We did a couple more things before it was time to leave San Miguel. One day we went on a tour of some of the many murals in town. The tour was led by Colleen, who was at least partly responsible for the murals we saw.
Before 2013, murals were not allowed, but these are not graffiti, but real works of art.
So Colleen and some others petitioned for the law change, and are in charge of pairing the artist with the homeowner.
Some are very detailed -
And some take advantage of what is already there...
This whole street is covered with murals.
I think this was my very favorite. Just beautiful!
On my departure day, Rosemary drove me to the airport, and we took a little detour to Guanajuato. From there we took a bus on a very long windy road up to the Christ the King statue.
We're headed up to the top of that hill.
Beautiful scenery along the way!
We made it!
Great views in all directions.
There was a church inside the statue.
This statue, built in 1944, is one of the most historical important religious shrines in Mexico and marks the country's geographical center.
It is 75 ft high, on top of a 8900' mountain. After spending a little time here, we went back down the mountain and to the airport.
So goodbye, San Miguel! I will definitely miss your beauty -
Wow! Two on one trip! Three of us booked a tour to Teotihuacan, about 25 miles NE of Mexico City. It was a very long drive. This was our first view of the Pyramid of the Sun.
Walking towards it, I was reminded of all the vendors at Chichen Itza.
Rosemary, Janet and I, along with the other person on the tour, and our guide, Pablo. We liked him so much on the butterfly tour that we booked with him again. You can contact him at email@example.com if you're ever in San Miguel.
Janet and I walking to the top of the Pyramid of the Sun. It's the 3rd largest pyramid in the world! Notice wimpy Diana is holding on, and Janet with the broken arm is not...
Rosemary posing at the top. We made it! And it wasn't easy, since we're at 7000' elevation.
Back down at the bottom, we walked along the Avenue of the Dead, towards the Pyramid of the Moon.
Along the way there was a very nice mural of a jaguar.
This city was established around 100 BC, and was the 6th largest city in the world at one time, with a population of 125,000 or more. It was mostly gone by 500 AD.
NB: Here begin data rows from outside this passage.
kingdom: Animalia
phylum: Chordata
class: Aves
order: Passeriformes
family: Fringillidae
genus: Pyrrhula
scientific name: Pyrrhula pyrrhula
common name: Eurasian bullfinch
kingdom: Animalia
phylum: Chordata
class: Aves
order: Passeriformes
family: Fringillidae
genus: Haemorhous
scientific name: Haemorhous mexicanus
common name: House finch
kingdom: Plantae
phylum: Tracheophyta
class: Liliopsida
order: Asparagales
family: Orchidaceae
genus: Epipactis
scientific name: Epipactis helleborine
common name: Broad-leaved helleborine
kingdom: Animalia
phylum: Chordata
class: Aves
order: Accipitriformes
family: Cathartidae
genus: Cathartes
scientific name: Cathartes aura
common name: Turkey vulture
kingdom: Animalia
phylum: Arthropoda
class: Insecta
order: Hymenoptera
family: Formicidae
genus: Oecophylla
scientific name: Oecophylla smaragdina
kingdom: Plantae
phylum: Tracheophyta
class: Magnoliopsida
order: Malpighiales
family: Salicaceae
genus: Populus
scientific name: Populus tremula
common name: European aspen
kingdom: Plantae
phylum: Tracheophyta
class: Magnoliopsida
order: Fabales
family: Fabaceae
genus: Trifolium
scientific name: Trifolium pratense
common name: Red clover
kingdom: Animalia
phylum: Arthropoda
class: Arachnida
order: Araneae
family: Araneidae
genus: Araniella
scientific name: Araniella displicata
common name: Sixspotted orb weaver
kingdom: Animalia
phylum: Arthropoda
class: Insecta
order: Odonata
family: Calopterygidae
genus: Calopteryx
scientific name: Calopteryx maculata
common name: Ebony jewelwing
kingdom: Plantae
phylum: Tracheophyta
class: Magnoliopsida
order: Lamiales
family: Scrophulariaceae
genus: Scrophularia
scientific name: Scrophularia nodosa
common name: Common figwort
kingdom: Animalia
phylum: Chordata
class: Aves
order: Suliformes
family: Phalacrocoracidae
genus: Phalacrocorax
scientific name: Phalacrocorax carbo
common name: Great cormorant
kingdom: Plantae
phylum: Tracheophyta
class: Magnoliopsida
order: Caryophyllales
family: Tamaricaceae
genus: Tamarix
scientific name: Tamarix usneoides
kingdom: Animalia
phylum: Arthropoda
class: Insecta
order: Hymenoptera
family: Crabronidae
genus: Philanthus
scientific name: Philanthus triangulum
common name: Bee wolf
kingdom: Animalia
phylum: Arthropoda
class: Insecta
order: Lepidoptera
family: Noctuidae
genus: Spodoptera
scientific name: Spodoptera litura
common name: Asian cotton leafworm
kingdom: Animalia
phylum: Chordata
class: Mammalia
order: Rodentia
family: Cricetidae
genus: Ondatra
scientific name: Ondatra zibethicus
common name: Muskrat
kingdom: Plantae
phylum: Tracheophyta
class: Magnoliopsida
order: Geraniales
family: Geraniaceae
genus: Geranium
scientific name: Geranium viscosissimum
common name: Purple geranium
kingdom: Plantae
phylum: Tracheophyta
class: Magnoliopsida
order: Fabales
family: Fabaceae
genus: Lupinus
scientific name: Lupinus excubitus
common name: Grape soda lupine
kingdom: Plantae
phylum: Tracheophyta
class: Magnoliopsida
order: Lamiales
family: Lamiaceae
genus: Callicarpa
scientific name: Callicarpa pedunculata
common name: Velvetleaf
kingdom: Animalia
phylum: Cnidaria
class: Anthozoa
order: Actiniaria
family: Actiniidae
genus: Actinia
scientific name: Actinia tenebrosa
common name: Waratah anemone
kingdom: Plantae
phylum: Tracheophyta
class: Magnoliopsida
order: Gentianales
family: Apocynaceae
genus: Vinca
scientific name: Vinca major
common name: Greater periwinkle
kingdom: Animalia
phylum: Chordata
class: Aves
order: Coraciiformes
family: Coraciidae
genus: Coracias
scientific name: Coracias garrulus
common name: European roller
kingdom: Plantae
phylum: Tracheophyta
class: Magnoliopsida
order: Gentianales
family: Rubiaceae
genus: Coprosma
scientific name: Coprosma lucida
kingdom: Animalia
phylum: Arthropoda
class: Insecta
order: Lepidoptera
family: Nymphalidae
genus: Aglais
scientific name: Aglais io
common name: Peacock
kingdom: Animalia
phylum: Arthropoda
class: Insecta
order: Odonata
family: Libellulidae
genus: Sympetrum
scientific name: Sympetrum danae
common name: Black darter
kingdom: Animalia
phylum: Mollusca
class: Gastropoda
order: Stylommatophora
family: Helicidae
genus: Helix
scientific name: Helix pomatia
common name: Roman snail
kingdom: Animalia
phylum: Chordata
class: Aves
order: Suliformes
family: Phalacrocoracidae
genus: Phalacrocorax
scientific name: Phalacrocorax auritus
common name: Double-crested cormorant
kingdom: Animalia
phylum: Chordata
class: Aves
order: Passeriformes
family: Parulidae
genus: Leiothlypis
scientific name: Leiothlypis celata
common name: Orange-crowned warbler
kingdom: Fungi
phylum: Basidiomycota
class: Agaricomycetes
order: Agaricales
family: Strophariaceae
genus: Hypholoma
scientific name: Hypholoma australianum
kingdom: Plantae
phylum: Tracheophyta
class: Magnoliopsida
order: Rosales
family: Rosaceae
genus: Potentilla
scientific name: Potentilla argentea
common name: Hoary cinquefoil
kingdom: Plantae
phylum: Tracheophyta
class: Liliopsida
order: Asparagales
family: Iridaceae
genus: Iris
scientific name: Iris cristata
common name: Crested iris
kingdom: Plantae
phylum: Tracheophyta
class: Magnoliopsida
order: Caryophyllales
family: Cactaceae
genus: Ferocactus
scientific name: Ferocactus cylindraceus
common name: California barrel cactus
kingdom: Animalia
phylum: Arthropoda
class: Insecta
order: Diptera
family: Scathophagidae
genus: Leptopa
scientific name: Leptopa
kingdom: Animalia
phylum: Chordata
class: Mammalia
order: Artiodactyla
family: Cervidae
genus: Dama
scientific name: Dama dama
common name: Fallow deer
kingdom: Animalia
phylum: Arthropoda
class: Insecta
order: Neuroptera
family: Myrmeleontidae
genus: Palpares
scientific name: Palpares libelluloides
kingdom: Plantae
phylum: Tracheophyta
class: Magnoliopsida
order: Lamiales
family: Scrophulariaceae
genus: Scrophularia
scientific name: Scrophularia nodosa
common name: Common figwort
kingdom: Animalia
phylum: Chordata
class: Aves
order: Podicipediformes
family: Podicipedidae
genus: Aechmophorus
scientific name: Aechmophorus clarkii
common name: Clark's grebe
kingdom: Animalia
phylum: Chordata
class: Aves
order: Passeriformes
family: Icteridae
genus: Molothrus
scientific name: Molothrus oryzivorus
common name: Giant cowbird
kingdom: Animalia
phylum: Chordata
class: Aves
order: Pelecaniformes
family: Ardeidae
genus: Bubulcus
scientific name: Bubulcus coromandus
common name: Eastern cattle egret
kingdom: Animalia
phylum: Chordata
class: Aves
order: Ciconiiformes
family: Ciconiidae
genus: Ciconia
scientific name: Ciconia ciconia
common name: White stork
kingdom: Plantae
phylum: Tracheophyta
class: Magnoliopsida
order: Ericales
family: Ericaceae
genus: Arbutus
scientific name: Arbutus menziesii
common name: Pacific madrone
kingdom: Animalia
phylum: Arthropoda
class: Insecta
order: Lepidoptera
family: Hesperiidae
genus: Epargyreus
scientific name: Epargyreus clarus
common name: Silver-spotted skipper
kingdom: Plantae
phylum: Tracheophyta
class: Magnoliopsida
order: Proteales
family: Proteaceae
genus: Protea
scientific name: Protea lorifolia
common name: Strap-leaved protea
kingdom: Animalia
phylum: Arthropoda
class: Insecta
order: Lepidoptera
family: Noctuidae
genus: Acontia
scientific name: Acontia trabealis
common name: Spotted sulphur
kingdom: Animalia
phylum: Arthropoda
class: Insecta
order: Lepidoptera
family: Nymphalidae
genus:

Rosemary and Janet also climbed the Pyramid of the Moon, but I passed since I had a headache from the high altitude. So Pablo took a picture of loser me...
Another view back to the Pyramid of the Sun. You can barely see the people at the top.
We walked over to the Palace, where the elite lived.
We saw some more murals -
And well-preserved carvings.
We then walked back around the Pyramid of the Sun, where we saw the formations that create a shadow that looks like a snake at the Equinox.
We also went through the museum. Some of it was quite nice -
But some was a little creepy. Apparently there was human sacrifice here...
After our tour, we went to a nearby restaurant for lunch/dinner. They have their own Mezcal factory.